ConditionVariablePrepareToSleep(cv1);
while (condition for which we are waiting is not true)
ConditionVariableSleep(cv1, wait_event_info);
ConditionVariableCancelSleep();
ConditionVariableBroadcast(cv2);

It would only be a problem if you are interested in broadcasting to
cv2 when you've been woken up and the condition is *still not true*,
that is, when you've been spuriously woken. But why would anyone want
to forward spurious wakeups to another CV?

But if that seems too arbitrary, one way to lift the restriction would
be to teach ConditionVariableBroadcast() to call
ConditionVariableCancelSleep() if cv_sleep_target is non-NULL where
you have the current assertion. Code that is still waiting for a CV
must be in a loop that will eventually re-add it in
ConditionVariableSleep(), and it won't miss any signals that it can't
afford to miss because the first call to ConditionVariableSleep() will
return immediately so the caller will recheck its condition.

--
Thomas Munro
http://www.enterprisedb.com

Tom Lane

tgl@sss.pgh.pa.us

over 8 years ago

In reply to: Thomas Munro (#7)

Re: Condition variable live lock

Thomas Munro <thomas.munro@enterprisedb.com> writes:

On Fri, Jan 5, 2018 at 5:27 PM, Tom Lane <tgl@sss.pgh.pa.us> wrote:

Now, the limitation with this is that we can't be waiting for any *other*
condition variable, because then we'd be trashing our state about that
variable. As coded, we can't be waiting for the target CV either, but
that case could actually be handled if we needed to, as per the comment.
I do not know if this is likely to be a problematic limitation
... discuss. (The patch does survive check-world, FWIW.)
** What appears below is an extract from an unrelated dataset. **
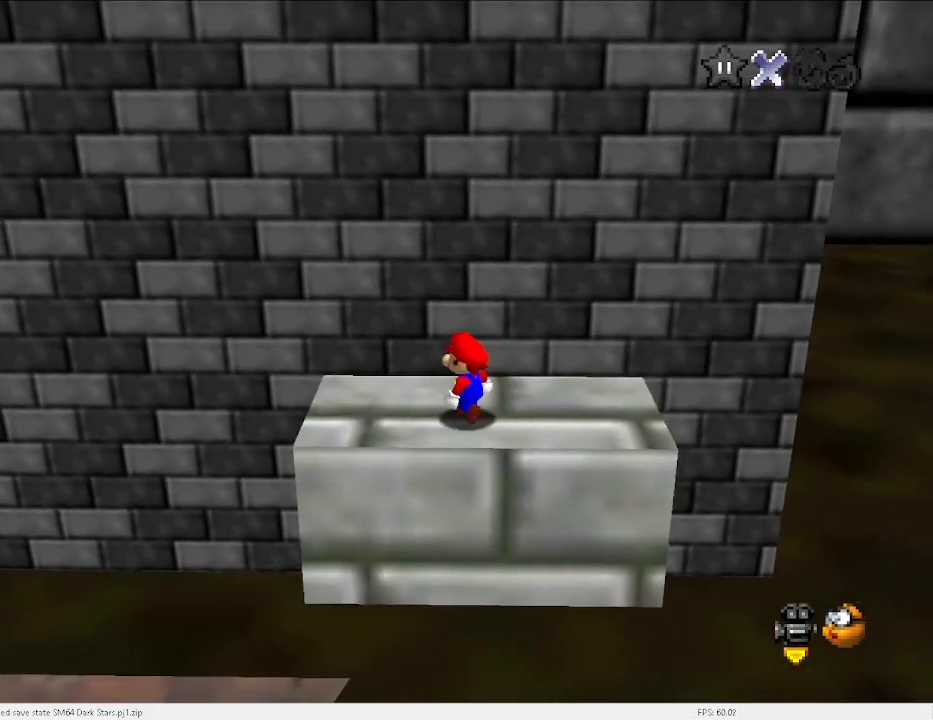
{"keys": ["right"], "events": [[167, "left", "up"], [167, "right", "down"], [167, "x", "down"], [200, "v", "up"], [267, "x", "up"]]}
... one way to lift the restriction would
be to teach ConditionVariableBroadcast() to call
ConditionVariableCancelSleep() if cv_sleep_target is non-NULL where
you have the current assertion. Code that is still waiting for a CV
must be in a loop that will eventually re-add it in
ConditionVariableSleep(), and it won't miss any signals that it can't
afford to miss because the first call to ConditionVariableSleep() will
return immediately so the caller will recheck its condition.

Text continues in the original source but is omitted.